»»

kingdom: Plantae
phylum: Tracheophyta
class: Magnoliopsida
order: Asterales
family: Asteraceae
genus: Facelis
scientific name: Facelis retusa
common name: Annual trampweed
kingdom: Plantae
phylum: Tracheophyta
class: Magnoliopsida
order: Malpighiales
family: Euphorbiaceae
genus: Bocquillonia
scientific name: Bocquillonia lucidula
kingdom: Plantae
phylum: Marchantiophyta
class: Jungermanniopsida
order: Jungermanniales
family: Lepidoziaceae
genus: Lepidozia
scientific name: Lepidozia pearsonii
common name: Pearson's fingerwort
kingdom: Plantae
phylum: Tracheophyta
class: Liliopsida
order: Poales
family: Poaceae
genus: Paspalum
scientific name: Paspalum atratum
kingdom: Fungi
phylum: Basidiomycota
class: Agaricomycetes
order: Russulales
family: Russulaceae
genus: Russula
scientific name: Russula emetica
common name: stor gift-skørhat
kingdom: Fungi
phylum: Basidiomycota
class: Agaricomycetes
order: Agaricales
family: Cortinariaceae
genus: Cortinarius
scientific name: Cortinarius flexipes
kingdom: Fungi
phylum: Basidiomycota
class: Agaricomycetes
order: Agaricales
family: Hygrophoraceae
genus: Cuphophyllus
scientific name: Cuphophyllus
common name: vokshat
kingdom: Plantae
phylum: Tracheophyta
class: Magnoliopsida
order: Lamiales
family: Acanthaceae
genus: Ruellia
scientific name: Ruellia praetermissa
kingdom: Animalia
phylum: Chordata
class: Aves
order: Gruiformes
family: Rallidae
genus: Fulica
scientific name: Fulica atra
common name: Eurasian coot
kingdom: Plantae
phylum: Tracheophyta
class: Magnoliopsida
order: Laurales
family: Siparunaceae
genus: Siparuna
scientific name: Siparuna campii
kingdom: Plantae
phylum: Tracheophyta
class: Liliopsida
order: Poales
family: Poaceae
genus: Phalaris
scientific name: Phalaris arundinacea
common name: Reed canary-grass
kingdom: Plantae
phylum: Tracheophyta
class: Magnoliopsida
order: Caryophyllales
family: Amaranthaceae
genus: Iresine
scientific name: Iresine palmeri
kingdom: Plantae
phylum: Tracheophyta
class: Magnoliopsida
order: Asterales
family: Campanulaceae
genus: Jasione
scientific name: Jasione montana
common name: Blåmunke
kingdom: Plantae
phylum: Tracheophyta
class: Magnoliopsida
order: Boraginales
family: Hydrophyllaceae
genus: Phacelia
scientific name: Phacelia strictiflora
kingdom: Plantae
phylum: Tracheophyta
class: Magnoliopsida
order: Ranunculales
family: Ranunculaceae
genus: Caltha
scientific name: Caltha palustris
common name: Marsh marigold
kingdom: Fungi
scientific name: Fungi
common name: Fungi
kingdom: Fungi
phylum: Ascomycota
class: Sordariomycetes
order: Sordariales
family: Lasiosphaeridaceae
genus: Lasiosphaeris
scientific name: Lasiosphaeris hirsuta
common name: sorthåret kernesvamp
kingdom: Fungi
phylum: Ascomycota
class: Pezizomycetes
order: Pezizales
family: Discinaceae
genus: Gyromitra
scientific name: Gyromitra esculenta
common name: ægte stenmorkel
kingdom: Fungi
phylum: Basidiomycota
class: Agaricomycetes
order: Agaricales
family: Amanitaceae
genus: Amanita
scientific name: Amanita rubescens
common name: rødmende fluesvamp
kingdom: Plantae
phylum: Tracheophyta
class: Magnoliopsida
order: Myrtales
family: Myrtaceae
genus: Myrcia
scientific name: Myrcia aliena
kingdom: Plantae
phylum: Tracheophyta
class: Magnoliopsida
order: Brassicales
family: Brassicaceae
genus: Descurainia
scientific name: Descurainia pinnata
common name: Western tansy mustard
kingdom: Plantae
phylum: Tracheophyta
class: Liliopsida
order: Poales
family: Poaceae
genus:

««

▸ **JOB**: Set down every line of the records above word for word, keeping their order.

▸ **FINAL RESULT**:
kingdom: Plantae
phylum: Tracheophyta
class: Magnoliopsida
order: Asterales
family: Asteraceae
genus: Facelis
scientific name: Facelis retusa
common name: Annual trampweed
kingdom: Plantae
phylum: Tracheophyta
class: Magnoliopsida
order: Malpighiales
family: Euphorbiaceae
genus: Bocquillonia
scientific name: Bocquillonia lucidula
kingdom: Plantae
phylum: Marchantiophyta
class: Jungermanniopsida
order: Jungermanniales
family: Lepidoziaceae
genus: Lepidozia
scientific name: Lepidozia pearsonii
common name: Pearson's fingerwort
kingdom: Plantae
phylum: Tracheophyta
class: Liliopsida
order: Poales
family: Poaceae
genus: Paspalum
scientific name: Paspalum atratum
kingdom: Fungi
phylum: Basidiomycota
class: Agaricomycetes
order: Russulales
family: Russulaceae
genus: Russula
scientific name: Russula emetica
common name: stor gift-skørhat
kingdom: Fungi
phylum: Basidiomycota
class: Agaricomycetes
order: Agaricales
family: Cortinariaceae
genus: Cortinarius
scientific name: Cortinarius flexipes
kingdom: Fungi
phylum: Basidiomycota
class: Agaricomycetes
order: Agaricales
family: Hygrophoraceae
genus: Cuphophyllus
scientific name: Cuphophyllus
common name: vokshat
kingdom: Plantae
phylum: Tracheophyta
class: Magnoliopsida
order: Lamiales
family: Acanthaceae
genus: Ruellia
scientific name: Ruellia praetermissa
kingdom: Animalia
phylum: Chordata
class: Aves
order: Gruiformes
family: Rallidae
genus: Fulica
scientific name: Fulica atra
common name: Eurasian coot
kingdom: Plantae
phylum: Tracheophyta
class: Magnoliopsida
order: Laurales
family: Siparunaceae
genus: Siparuna
scientific name: Siparuna campii
kingdom: Plantae
phylum: Tracheophyta
class: Liliopsida
order: Poales
family: Poaceae
genus: Phalaris
scientific name: Phalaris arundinacea
common name: Reed canary-grass
kingdom: Plantae
phylum: Tracheophyta
class: Magnoliopsida
order: Caryophyllales
family: Amaranthaceae
genus: Iresine
scientific name: Iresine palmeri
kingdom: Plantae
phylum: Tracheophyta
class: Magnoliopsida
order: Asterales
family: Campanulaceae
genus: Jasione
scientific name: Jasione montana
common name: Blåmunke
kingdom: Plantae
phylum: Tracheophyta
class: Magnoliopsida
order: Boraginales
family: Hydrophyllaceae
genus: Phacelia
scientific name: Phacelia strictiflora
kingdom: Plantae
phylum: Tracheophyta
class: Magnoliopsida
order: Ranunculales
family: Ranunculaceae
genus: Caltha
scientific name: Caltha palustris
common name: Marsh marigold
kingdom: Fungi
scientific name: Fungi
common name: Fungi
kingdom: Fungi
phylum: Ascomycota
class: Sordariomycetes
order: Sordariales
family: Lasiosphaeridaceae
genus: Lasiosphaeris
scientific name: Lasiosphaeris hirsuta
common name: sorthåret kernesvamp
kingdom: Fungi
phylum: Ascomycota
class: Pezizomycetes
order: Pezizales
family: Discinaceae
genus: Gyromitra
scientific name: Gyromitra esculenta
common name: ægte stenmorkel
kingdom: Fungi
phylum: Basidiomycota
class: Agaricomycetes
order: Agaricales
family: Amanitaceae
genus: Amanita
scientific name: Amanita rubescens
common name: rødmende fluesvamp
kingdom: Plantae
phylum: Tracheophyta
class: Magnoliopsida
order: Myrtales
family: Myrtaceae
genus: Myrcia
scientific name: Myrcia aliena
kingdom: Plantae
phylum: Tracheophyta
class: Magnoliopsida
order: Brassicales
family: Brassicaceae
genus: Descurainia
scientific name: Descurainia pinnata
common name: Western tansy mustard
kingdom: Plantae
phylum: Tracheophyta
class: Liliopsida
order: Poales
family: Poaceae
genus:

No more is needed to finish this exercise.